:: INFORMATION PROVIDED ::
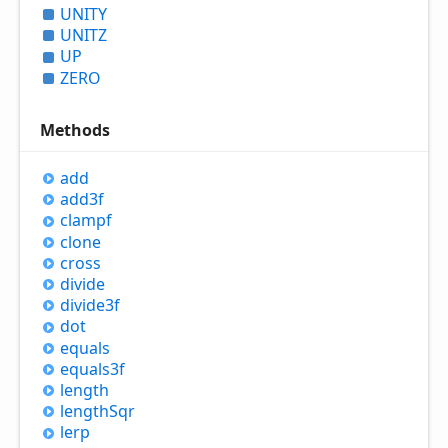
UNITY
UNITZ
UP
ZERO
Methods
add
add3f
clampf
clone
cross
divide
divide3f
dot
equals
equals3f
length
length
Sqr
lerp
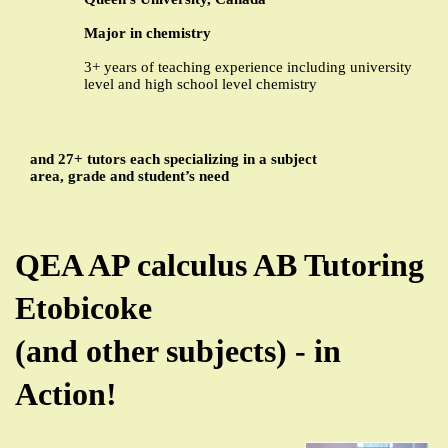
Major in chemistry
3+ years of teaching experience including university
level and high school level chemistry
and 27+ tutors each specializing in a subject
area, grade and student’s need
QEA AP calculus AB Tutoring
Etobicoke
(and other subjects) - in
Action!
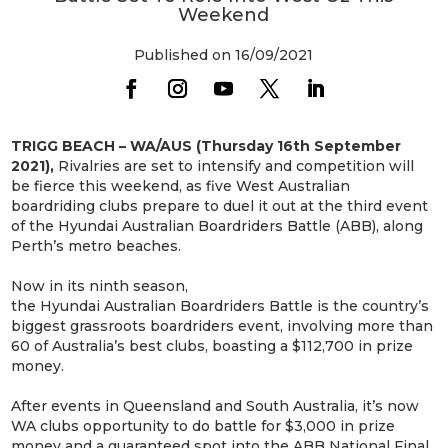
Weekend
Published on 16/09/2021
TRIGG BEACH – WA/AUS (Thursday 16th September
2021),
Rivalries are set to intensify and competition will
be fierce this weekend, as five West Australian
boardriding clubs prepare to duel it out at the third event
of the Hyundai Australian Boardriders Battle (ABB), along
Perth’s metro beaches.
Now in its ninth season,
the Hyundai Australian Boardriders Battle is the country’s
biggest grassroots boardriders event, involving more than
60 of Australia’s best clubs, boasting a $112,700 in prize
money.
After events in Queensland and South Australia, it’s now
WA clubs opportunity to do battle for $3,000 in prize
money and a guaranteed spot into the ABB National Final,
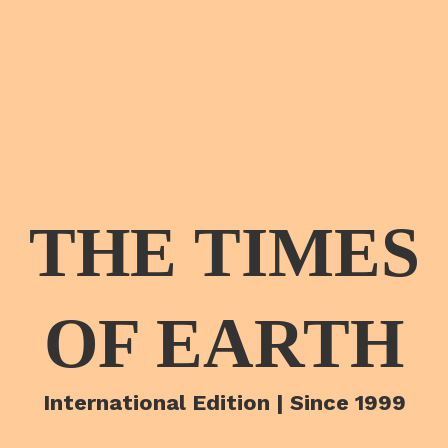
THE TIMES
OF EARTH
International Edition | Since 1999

:: EXERCISE OBJECTIVE ::
Change every "Hyundai Australian Boardriders Battle" to "Australian Boardriders Battle" in the text of all the records above, leaving everything else as it is, and leave out the pictures.

:: EXERCISE RESULT ::
UNITY
UNITZ
UP
ZERO
Methods
add
add3f
clampf
clone
cross
divide
divide3f
dot
equals
equals3f
length
length
Sqr
lerp
Major in chemistry
3+ years of teaching experience including university
level and high school level chemistry
and 27+ tutors each specializing in a subject
area, grade and student’s need
QEA AP calculus AB Tutoring
Etobicoke
(and other subjects) - in
Action!
Weekend
Published on 16/09/2021
TRIGG BEACH – WA/AUS (Thursday 16th September
2021),
Rivalries are set to intensify and competition will
be fierce this weekend, as five West Australian
boardriding clubs prepare to duel it out at the third event
of the Australian Boardriders Battle (ABB), along
Perth’s metro beaches.
Now in its ninth season,
the Australian Boardriders Battle is the country’s
biggest grassroots boardriders event, involving more than
60 of Australia’s best clubs, boasting a $112,700 in prize
money.
After events in Queensland and South Australia, it’s now
WA clubs opportunity to do battle for $3,000 in prize
money and a guaranteed spot into the ABB National Final,
THE TIMES
OF EARTH
International Edition | Since 1999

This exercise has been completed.